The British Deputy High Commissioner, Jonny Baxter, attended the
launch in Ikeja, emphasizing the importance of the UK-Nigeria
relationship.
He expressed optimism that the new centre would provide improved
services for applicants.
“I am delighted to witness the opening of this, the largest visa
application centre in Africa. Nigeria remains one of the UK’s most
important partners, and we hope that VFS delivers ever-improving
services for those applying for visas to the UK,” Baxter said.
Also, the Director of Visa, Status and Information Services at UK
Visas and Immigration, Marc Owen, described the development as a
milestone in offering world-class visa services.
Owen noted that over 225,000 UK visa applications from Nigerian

———

What needs to be done: Copy word for word the stretch of rows from the very first line through the line containing "important partners, and", with both of those lines included.

Result for this exercise:
The British Deputy High Commissioner, Jonny Baxter, attended the
launch in Ikeja, emphasizing the importance of the UK-Nigeria
relationship.
He expressed optimism that the new centre would provide improved
services for applicants.
“I am delighted to witness the opening of this, the largest visa
application centre in Africa. Nigeria remains one of the UK’s most
important partners, and we hope that VFS delivers ever-improving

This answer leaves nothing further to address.